Cranberry extracts promote growth of Bacteroidaceae and decrease abundance of Enterobacteriaceae in a human gut simulator model

Abstract

The opportunistic pathogen Escherichia coli, a common member of the human gut microbiota belonging to the Enterobacteriaceae family, is the causative agent of the majority of urinary tract infections (UTIs). The gut microbiota serves as a reservoir for uropathogenic E. coli where they are shed in feces, colonize the periurethral area, and infect the urinary tract. Currently, front line treatment for UTIs consists of oral antibiotics, but the rise of antibiotic resistance is leading to higher rates of recurrence, and antibiotics cause collateral damage to other members of the gut microbiota. It is commonly believed that incorporation of the American cranberry, Vaccinium macrocarpon, into the diet is useful for reducing recurrence of UTIs. We hypothesized such a benefit might be explained by a prebiotic or antimicrobial effect on the gut microbiota. As such, we tested cranberry extracts and whole cranberry powder on a human gut microbiome-derived community in a gut simulator and found that cranberry components broadly modulate the microbiota by reducing the abundance of Enterobacteriaceae and increasing the abundance of Bacteroidaceae. To identify the specific compounds responsible for this, we tested a panel of compounds isolated from cranberries for activity against E. coli, and found that salicylate exhibited antimicrobial activity against both laboratory E. coli and human UTI E. coli isolates. In a gut simulator, salicylate reduced levels of Enterobacteriaceae and elevated Bacteroidaceae in a dose dependent manner.
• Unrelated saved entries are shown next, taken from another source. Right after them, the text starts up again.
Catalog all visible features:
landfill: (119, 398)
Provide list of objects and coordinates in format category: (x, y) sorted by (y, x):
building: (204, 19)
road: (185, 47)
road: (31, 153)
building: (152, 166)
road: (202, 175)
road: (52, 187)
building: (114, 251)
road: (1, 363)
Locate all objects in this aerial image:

Fig 1. The average relative abundance changes of the most abundant families in a human gut simulator.

A) A gut simulator seeded with a stool sample lacking Enterobacteriaceae B) or a stool sample high in Enterobacteriaceae and treated with whole cranberry powder (red), phenolic-enriched extract (green), or phenolic-deficient extract (purple) in duplicate. A gut simulator seeded with a human microbiota was treated each day for five days with 1 mg/mL of each extract or powder respectively. 16S rRNA gene sequencing was performed by an Ion Torrent PGM. The average relative abundance change was calculated from before treatment to after treatment with error bars representing standard deviation. Statistical significance (*) was calculated using the Student’s T-test for non-paired samples to compare the gut simulator community before treatment and after each respective treatment (p<0.05).

Fig 2. Relative abundance of Enterobacteriaceae in gut simulator before and after treatment with salicylate or β-resorcylate.
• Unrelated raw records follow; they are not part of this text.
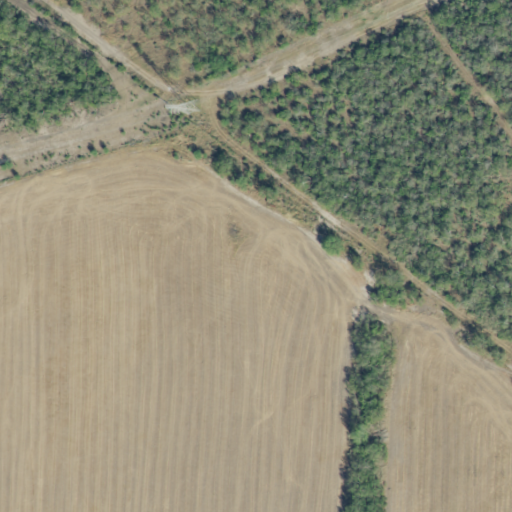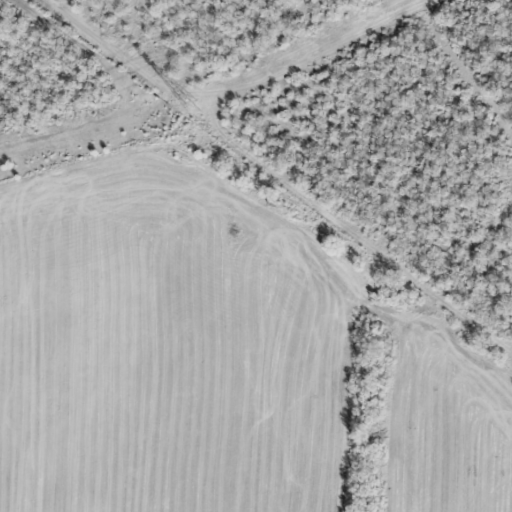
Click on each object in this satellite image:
power tower: (199, 111)
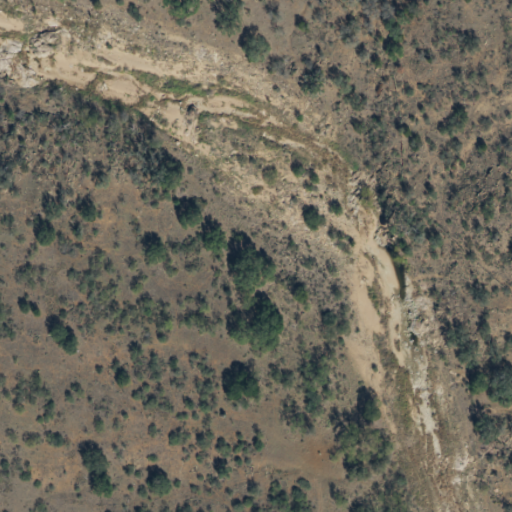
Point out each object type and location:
road: (453, 470)
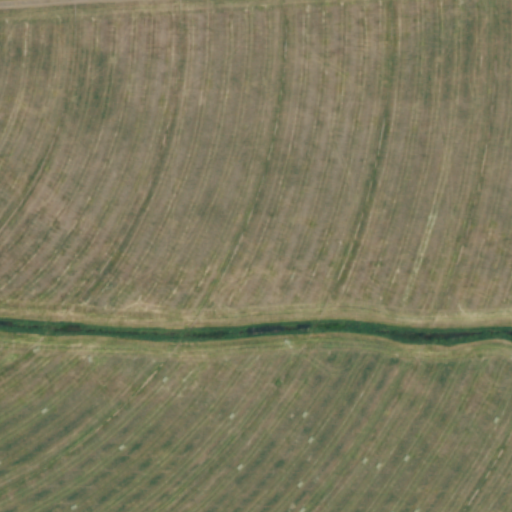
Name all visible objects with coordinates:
crop: (256, 256)
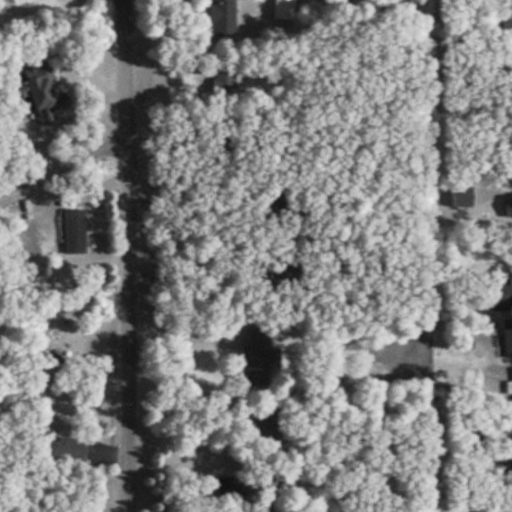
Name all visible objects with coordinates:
building: (281, 10)
building: (221, 20)
building: (511, 31)
building: (44, 97)
road: (67, 154)
building: (74, 229)
road: (134, 255)
building: (284, 283)
building: (498, 300)
building: (507, 340)
building: (256, 357)
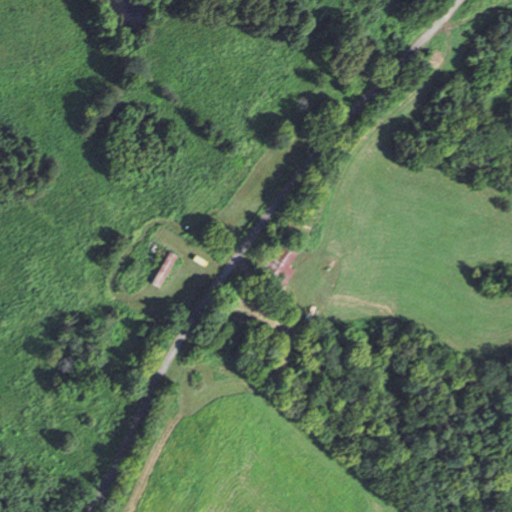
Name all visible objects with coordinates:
road: (252, 239)
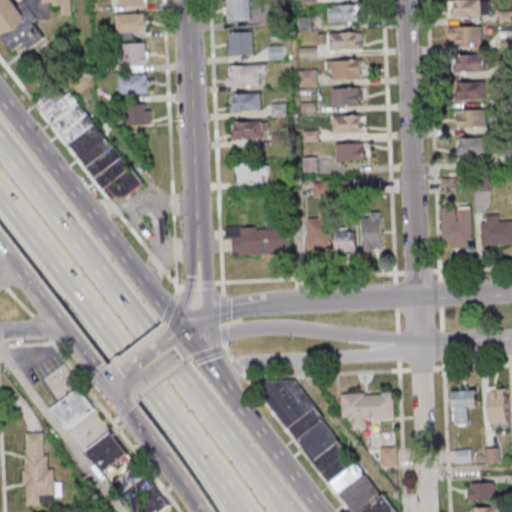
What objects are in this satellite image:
building: (132, 2)
building: (469, 7)
building: (237, 9)
building: (344, 12)
building: (26, 20)
building: (131, 22)
building: (465, 34)
building: (345, 40)
building: (240, 42)
building: (136, 55)
building: (470, 62)
building: (344, 68)
building: (245, 73)
building: (308, 76)
building: (134, 83)
building: (472, 90)
building: (347, 95)
building: (245, 101)
building: (138, 113)
building: (472, 117)
building: (349, 122)
road: (191, 123)
building: (249, 129)
road: (387, 140)
road: (215, 141)
road: (169, 142)
building: (90, 143)
building: (473, 145)
road: (409, 147)
building: (353, 151)
building: (253, 171)
road: (88, 172)
building: (457, 226)
building: (373, 230)
building: (496, 230)
building: (319, 234)
building: (259, 239)
building: (346, 240)
road: (7, 272)
road: (417, 272)
road: (311, 277)
road: (207, 279)
road: (3, 283)
road: (198, 284)
road: (187, 287)
road: (464, 293)
road: (394, 295)
road: (162, 300)
road: (340, 300)
road: (20, 302)
road: (169, 305)
road: (238, 308)
road: (223, 313)
road: (395, 320)
road: (56, 321)
road: (199, 322)
road: (213, 323)
road: (42, 326)
road: (30, 328)
road: (140, 329)
traffic signals: (187, 330)
road: (102, 331)
road: (349, 332)
road: (180, 336)
road: (27, 342)
road: (1, 343)
road: (136, 345)
road: (397, 345)
road: (207, 351)
road: (226, 353)
road: (317, 358)
road: (148, 364)
road: (236, 365)
road: (472, 365)
road: (420, 367)
road: (325, 371)
road: (98, 376)
road: (161, 378)
road: (117, 390)
traffic signals: (112, 395)
road: (420, 403)
building: (497, 403)
building: (464, 405)
building: (367, 407)
building: (72, 408)
road: (124, 411)
road: (114, 424)
road: (400, 436)
road: (60, 437)
road: (296, 441)
road: (351, 445)
building: (324, 446)
building: (106, 451)
road: (155, 452)
building: (493, 454)
building: (389, 456)
road: (1, 467)
road: (468, 469)
building: (39, 472)
road: (214, 489)
road: (218, 489)
building: (481, 490)
building: (141, 491)
building: (484, 509)
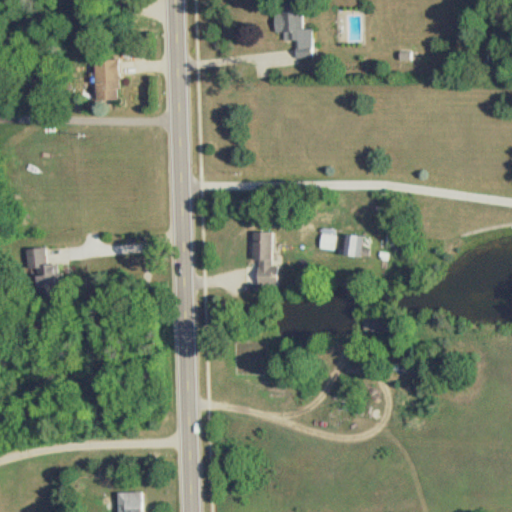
A gut simulator seeded with a human gut microbiota was treated for five days with 1 mg/mL (1X MIC) of salicylate or β-resorcylate. All vessels had a 1% DMSO final concentration. 16S rRNA gene sequencing was performed by an Ion Torrent PGM. Salicylate and β-resorcylate significantly reduced the relative abundance of Enterobacteriaceae. β-resorcylate and control treatments were run in triplicate and the salicylate treatment was run in duplicate and averaged. Error bars represent standard deviation. Statistical significance (*) was calculated using the Student’s T-test for non-paired samples (p<0.05).

Fig 3. Average relative abundance change of five most abundant families in a gut simulator treated with salicylate.
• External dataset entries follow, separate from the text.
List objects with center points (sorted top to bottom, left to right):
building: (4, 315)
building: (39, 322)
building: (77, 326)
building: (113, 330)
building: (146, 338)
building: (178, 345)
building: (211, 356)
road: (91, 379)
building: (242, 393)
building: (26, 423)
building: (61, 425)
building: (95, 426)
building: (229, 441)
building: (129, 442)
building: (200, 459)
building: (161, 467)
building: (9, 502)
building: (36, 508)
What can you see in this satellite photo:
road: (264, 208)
A gut simulator seeded with a human gut microbiota was treated with salicylate each day for five days at at 0.01 mg/mL (0.01X MIC, red), 0.1 mg/mL (0.1X MIC, green) and 1 mg/mL (1X MIC, purple). All vessels had a 1% final DMSO concentration. 16S rRNA sequencing was performed by an Ion Torrent PGM. Salicylate treatment increased Bacteroidaceae and decreased Enterobacteriaceae in a dose dependent manner. Experiment was performed in triplicate and the average percent abundance change from before treatment to after treatment was calculated. Error bars represent standard deviation. Statistical significance (*) was calculated using the Student’s T-test for non-paired samples to compare the gut simulator community before treatment and after each respective treatment (p<0.05).